De l’art immersif aux essais personnels en passant par les romans à la première personne, notre culture est obsédée par l’idée de l’expérience individuelle. Anna Kornbluh, auteure de “Immediacy, or The Style of Too Late Capitalism”, a expliqué à Jacobin la raison de ce phénomène.

Daniel Zamora. Vous commencez votre livre en évoquant la prolifération des expositions de peinture dites «immersives ». Les «expériences» de Vincent Van Gogh, Frida Kahlo ou Claude Monet fleurissent dans le monde entier. Cette évolution peut être envisagée d’un point de vue économique. De telles expositions sont évidemment facilement reproductibles et moins coûteuses que des expositions plus traditionnelles. Mais d’après vous, cela cache autre chose. De quoi s’agit-il ?

Anna Kornbluh. Le livre s’intéresse aux raisons pour lesquelles la représentation fait l’objet de si nombreuses pressions à l’heure actuelle. On a l’impression que les gens n’ont pas de temps à consacrer à l’art, que nous ne pouvons pas nous permettre la lenteur de pensée qu’exige la représentation. Si vous vous trouvez face à un tableau de Van Gogh, sa signification n’est pas évidente. Peut-être que l’élément qu’il a voulu mettre en avant sont les chaussures posées au sol, l’angle de la perspective, ou encore le pigment jaune de l’époque. Nous devons donc interpréter sa toile.

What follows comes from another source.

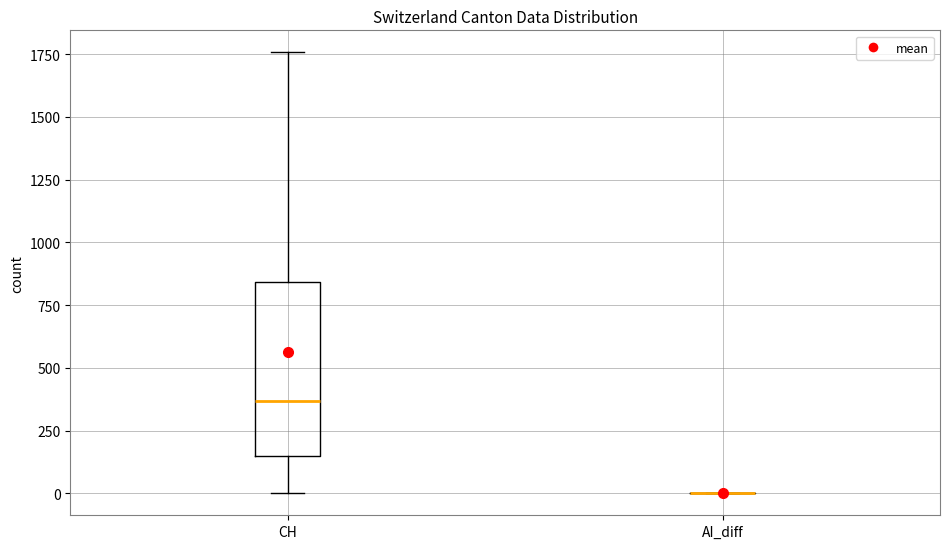

Reading left to right, transcribe this box plot: for each box, give where its median line is, the range the box spans, and where its two whiskers end, as read against the y-axis. The values are not printed on the chart, so give them approximately, as read against the axis.

CH: median 350, box 150 to 850, whiskers 0 to 1750
AI_diff: box collapsed to a line at 0, whiskers 0 to 0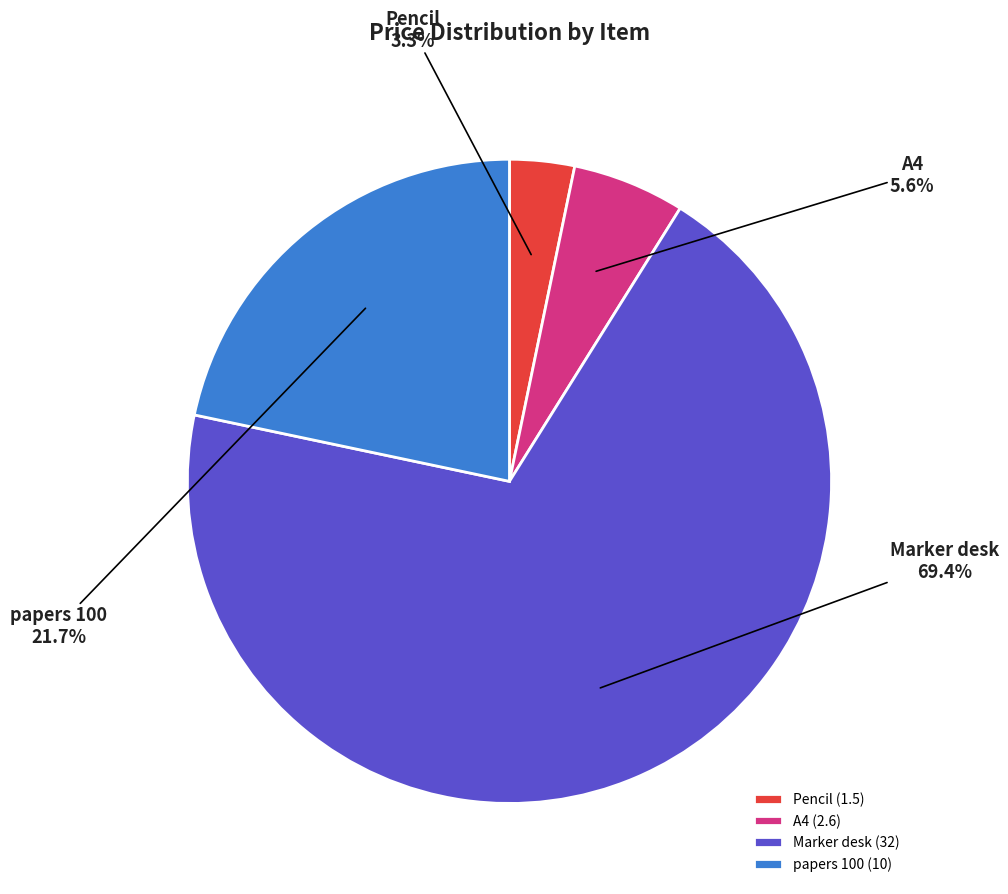

To the nearest percent, what is the average slice percentage?

25%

Si vous faites du yoga lors d’un cours immersif consacré à Van Gogh, l’objectif n’est pas la contemplation d’un tableau, mais la fusion sensorielle totale avec l’œuvre du peintre. Ce glissement de la simple contemplation à l’expérience intense de l’immersion est présenté comme libérateur, mais il s’apparente à d’autres glissements sociaux et économiques qui ne sont pas si formidables que cela.